LA QUERELA DI MEDIOBANCA E IL BOOMERANG DEL GIORNALE
Anche Vincenzi, di Mediobanca, è stato ascoltato dalla Procura come persona informata dei fatti. Sarebbe lui il firmatario della querela per diffamazione (contro un articolo del quotidiano Il Giornale, secondo le cronache di questi giorni), poi diventata contenitore per indagini, come ricordato ancora da Repubblica. “Nella denuncia si fa riferimento alla contestata vendita di azioni di novembre, collocate con un premio del 5% da Akros e in pochi minuti acquisite dalle quattro realtà”, scrive il quotidiano del gruppo Gedi. Che rimarca anche l’elenco di operazioni presenti nella querela “sin dal 2019, quando il gruppo Caltagirone e Delfin cominciano ad acquistare azioni Generali e di Mediobanca. Ma quei casi erano già stati portati all’attenzione di Consob e Ivass che nel 2022 non avevano evidenziato violazioni”.

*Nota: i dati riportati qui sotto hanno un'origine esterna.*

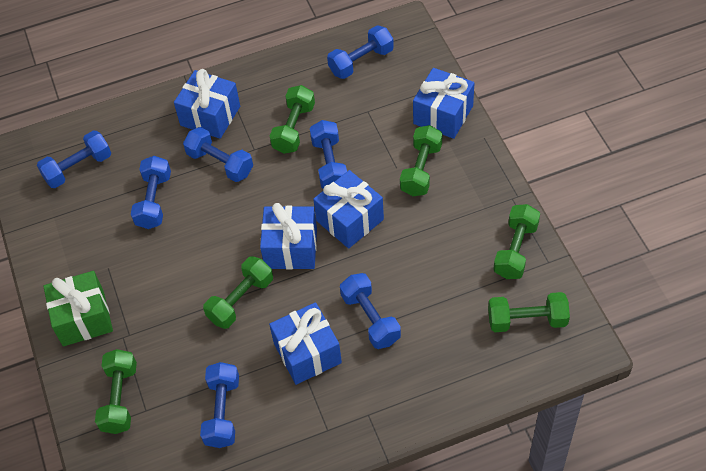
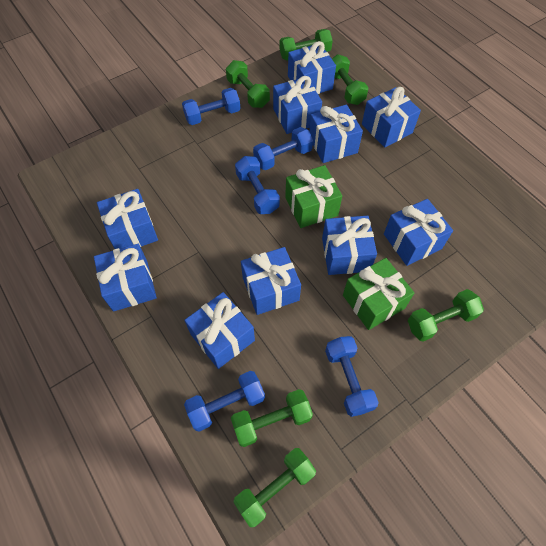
blue dumbbell: [37,130,111,188] [131,156,171,229] [183,127,253,182] [200,362,239,448] [310,120,347,189] [327,25,394,79] [340,273,401,349] = 7 -> [182,88,240,125] [184,371,265,432] [235,156,280,214] [253,127,313,170] [325,336,379,417] = 5
blue gift: [174,69,240,139] [260,203,317,269] [269,302,342,385] [313,170,384,249] [413,68,474,139] = 5 -> [94,244,157,312] [97,189,158,249] [184,292,255,369] [241,247,301,315] [273,76,322,134] [288,41,336,94] [309,105,363,163] [322,216,377,275] [362,87,421,148] [384,199,453,266] = 10
green gift: [43,271,113,346] = 1 -> [285,165,342,228] [343,258,414,330] = 2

Secondo la ricostruzione dell’agenzia Alliance news, “la querela sarebbe stata poi integrata a marzo con altri articoli di giornale, ma l’obiettivo non era l’editore del Giornale, ovvero il senatore Antonio Angelucci, esponente della Lega e imprenditore molto vicino sia a Matteo Salvini che a Giorgia Meloni. Lo si è capito nelle ultime ore. L’obiettivo era ben più ambizioso. La querela per diffamazione ha dato modo a Mediobanca di attirare l’attenzione dei PM sulle Ops in corso e, in particolar modo, sulla terza tranche della privatizzazione del Monte dei Paschi di Siena, che ha tagliato fuori tutti i possibili alleati di Mediobanca, privilegiando il collocamento delle azioni a Caltagirone e Del Vecchio”.
IL RUOLO E I CONTI DI BANCA AKROS
In tutto ciò, l’attore parallelo che oggi sembra aver beneficiato quasi più di tutti dalla vendita di quel 15% di Mps è Banca Akros. L’istituto, il cui azionista di controllo è proprio Banco Bpm, infatti, ha gestito l’asta come intermediario. Incassando parecchi soldi. In totale la vendita del 15% di Mps ha portato nelle casse dello Stato 1,1 miliardi di euro. Come riportato dal quotidiano Domani, Akros l’anno scorso “ha visto raddoppiare i proventi per il collocamento titoli, passati da 11,1 a 21,5 milioni di euro. Un aumento spiegato dalla stessa banca, che ha sottolineato in una relazione la “particolare rilevanza” delle “commissioni registrate a fronte dell’operazione stipulata con il ministero dell’Economia e delle Finanze connessa alla cessione da parte di quest’ultimo del 15% di Mps dove Banca Akros ha agito nel ruolo di Global Coordinator e Bookrunner”.
E c’è di più. “Nel 2023 i conti di Banca Akros, al netto delle operazioni straordinarie, si erano chiusi in rosso di 4,1 milioni. L’anno successivo invece il bilancio è tornato in utile per 21 milioni grazie anche ai proventi di un’operazione, il collocamento del 15 per cento di Mps, che per dimensioni non ha eguali tra quelle segnalate in bilancio”, ribadisce Domani.